A private-screening-room massacre at the start of 1973's The Boss doubtless provided blueprint for the fiery climax of 2009's Inglourious Basterds. Not that the two are otherwise related — this tale of Sicilian mob wars has a don's university-student daughter kidnapped by rivals as revenge for that earlier act, then "rescued" by Silva's stone-cold contract killer.
But the misogyny that surfaces fairly briefly in Caliber and Connection takes alarming precedence here: adapting to her gang-raping captors like fish to water, Rina (Antonia Santilli) proves a nymphomaniac pothead alcoholic, insatiable every which way. She's a degrading "rich bitch" cartoon that must have horrified its few female viewers at the height of women's lib. (No wonder Santilli abandoned her short screen career almost immediately afterward.) At least The Boss outruns that sour shit with a last lap of spectacular twistiness.
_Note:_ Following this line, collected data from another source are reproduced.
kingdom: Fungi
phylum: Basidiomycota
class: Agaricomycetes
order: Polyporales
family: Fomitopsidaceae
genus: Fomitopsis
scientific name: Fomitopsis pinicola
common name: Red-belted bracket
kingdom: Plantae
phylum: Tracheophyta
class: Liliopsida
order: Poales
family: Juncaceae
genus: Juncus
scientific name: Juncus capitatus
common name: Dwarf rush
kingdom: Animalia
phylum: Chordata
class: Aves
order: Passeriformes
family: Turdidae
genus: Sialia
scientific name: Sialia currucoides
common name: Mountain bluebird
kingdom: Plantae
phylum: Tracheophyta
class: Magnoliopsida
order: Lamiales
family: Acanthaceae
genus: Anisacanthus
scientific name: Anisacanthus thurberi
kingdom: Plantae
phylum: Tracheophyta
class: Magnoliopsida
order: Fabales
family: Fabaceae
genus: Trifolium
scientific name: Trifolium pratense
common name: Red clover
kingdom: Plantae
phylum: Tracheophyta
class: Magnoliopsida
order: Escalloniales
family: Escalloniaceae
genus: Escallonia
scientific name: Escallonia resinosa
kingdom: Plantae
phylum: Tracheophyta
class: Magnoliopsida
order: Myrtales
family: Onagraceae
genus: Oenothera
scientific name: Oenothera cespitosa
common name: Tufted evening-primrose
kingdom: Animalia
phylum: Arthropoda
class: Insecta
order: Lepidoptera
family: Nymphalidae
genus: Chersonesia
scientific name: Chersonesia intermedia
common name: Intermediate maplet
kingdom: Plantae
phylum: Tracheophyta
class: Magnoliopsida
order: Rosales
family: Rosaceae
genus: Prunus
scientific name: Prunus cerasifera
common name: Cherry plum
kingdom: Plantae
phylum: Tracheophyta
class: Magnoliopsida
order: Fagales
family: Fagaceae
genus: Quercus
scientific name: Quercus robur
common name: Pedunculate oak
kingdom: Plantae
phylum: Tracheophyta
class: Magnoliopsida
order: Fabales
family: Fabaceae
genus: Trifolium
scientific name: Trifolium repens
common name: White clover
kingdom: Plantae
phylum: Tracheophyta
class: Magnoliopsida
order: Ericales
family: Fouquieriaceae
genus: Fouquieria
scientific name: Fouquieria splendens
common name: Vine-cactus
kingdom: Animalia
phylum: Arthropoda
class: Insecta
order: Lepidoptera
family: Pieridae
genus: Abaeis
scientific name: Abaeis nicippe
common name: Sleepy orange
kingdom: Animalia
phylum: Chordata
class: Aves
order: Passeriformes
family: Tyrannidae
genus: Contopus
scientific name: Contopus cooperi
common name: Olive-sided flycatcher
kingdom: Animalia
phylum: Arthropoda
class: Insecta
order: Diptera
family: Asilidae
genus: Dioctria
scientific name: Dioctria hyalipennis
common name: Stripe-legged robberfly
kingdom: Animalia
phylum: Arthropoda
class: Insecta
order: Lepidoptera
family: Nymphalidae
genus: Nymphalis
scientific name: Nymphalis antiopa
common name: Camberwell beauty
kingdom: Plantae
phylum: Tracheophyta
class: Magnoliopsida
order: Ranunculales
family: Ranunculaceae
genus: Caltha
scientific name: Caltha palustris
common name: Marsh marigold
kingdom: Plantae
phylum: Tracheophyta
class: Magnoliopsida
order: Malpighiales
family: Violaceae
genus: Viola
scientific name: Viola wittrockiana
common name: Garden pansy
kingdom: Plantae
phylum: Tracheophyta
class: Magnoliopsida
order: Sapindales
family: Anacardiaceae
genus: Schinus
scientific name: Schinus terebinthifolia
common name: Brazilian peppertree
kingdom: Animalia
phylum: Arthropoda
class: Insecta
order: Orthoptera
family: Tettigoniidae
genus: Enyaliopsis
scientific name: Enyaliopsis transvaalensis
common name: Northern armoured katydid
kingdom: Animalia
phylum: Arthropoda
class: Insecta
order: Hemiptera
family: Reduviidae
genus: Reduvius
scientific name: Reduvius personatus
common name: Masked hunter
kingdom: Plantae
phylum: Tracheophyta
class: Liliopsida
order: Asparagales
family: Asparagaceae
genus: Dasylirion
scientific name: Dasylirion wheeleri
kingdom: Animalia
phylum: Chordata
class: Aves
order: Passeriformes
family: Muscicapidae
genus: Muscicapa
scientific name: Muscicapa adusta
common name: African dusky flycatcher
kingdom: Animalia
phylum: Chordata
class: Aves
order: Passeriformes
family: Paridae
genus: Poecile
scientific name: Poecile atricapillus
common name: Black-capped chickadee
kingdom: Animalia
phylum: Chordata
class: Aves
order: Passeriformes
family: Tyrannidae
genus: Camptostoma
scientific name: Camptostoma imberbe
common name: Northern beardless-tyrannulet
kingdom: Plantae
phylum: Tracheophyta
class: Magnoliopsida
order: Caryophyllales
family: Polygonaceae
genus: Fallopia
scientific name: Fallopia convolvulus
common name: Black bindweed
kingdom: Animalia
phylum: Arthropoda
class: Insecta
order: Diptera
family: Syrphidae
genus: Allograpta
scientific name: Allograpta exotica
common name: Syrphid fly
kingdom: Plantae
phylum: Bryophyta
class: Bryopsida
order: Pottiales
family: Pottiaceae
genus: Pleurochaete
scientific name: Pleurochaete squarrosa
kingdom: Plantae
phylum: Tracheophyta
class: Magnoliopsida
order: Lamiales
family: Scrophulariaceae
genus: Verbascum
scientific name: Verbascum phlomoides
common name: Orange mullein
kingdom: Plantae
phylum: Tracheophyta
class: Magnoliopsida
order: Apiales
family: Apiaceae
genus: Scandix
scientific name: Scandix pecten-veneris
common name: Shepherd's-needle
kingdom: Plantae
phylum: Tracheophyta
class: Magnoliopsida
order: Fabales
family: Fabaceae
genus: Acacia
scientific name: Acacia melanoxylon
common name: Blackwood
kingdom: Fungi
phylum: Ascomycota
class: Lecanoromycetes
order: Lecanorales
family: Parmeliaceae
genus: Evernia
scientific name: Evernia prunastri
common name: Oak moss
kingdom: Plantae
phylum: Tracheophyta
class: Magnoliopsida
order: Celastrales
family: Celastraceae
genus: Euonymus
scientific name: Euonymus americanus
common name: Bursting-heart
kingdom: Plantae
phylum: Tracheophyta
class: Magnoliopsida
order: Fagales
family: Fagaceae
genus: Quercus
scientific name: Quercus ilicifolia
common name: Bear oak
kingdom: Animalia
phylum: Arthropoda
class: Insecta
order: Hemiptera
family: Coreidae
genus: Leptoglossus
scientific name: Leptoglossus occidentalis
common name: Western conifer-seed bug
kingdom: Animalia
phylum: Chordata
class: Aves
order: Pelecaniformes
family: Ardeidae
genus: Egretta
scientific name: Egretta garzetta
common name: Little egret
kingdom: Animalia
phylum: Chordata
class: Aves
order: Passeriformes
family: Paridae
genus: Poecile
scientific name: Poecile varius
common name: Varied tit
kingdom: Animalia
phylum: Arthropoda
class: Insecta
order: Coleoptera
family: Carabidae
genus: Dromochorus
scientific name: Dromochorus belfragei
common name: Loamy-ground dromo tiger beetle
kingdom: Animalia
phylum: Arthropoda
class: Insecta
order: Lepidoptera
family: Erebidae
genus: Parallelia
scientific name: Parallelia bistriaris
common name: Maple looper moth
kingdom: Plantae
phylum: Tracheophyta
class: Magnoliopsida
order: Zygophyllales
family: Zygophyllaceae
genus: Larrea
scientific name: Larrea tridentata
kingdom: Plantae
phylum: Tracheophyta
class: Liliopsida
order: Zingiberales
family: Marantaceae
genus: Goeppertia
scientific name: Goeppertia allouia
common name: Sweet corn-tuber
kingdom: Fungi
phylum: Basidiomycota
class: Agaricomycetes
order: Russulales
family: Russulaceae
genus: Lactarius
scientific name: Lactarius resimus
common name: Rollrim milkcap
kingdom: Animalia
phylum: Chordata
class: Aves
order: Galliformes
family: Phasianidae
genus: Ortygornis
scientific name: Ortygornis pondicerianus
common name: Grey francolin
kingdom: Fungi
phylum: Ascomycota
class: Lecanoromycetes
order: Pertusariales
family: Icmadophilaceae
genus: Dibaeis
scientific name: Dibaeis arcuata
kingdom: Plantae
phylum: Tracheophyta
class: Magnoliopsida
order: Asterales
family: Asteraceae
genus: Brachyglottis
A professed womanizer, Di Leo now seems like an auteur who should have left female characters the hell alone.
The RaroVideo box ends with 1976's exceptionally stylish and perverse Rulers of the City, a.k.a. Mr. Scarface, in which a child survivor of a mob slaughter (Fassbinder regular Harry Baer) grows up to avenge himself on don Jack Palance ("Just looking at him and my asshole twitches," an underling opines), who exercised reptilian zest decades before his exhibitionist-pushup Oscar comeback. But he's not the only one: a Shirley Temple-bewigged chanteuse vamp (Gisela Hahn) in see-through lingerie sings about abortion just before being glimpsed in a postcoital five-way with participants including too-pretty ice-blond Al Cliver (a.k.a. Pierluigi Conti). Culminating in a foot race as clever as the automotive climaxes of Bullitt (1968) and The French Connection, this is a baroque, self-mocking melodrama you'd be hard-pressed not to love.
Di Leo ended the decade with two highlights among many lurid debtors to 1972's Last House on the Left: Notorious To Be Twenty (1978), whose free-spirited young heroines meet a brutal fate all the more shocking for its coming out of the blue after 80-odd minutes of comic frivolity; and Madness (1980), wherein Joe Dallesandro terrorizes a bourgeoisie household. But the films Di Leo liked to make were now unfashionable in a shrunken market, Italian financiers favoring crass new local tastes for gore-horror and softcore sleaze. After two dispirited mid-1980s action films he retired, still in his early 50s. Before his 2003 death he enjoyed revived attention thanks to cult enthusiasts led by guess who. These movies all look sharp in their DVD restorations, offered English both dubbed and subtitled. (There were precious few "original language" Italian features then — everything was post-synched, into whatever required languages.) The box set's accompanying booklet features a 2001 interview with the director in which he's both frankly self-critical and astonishingly hubristic.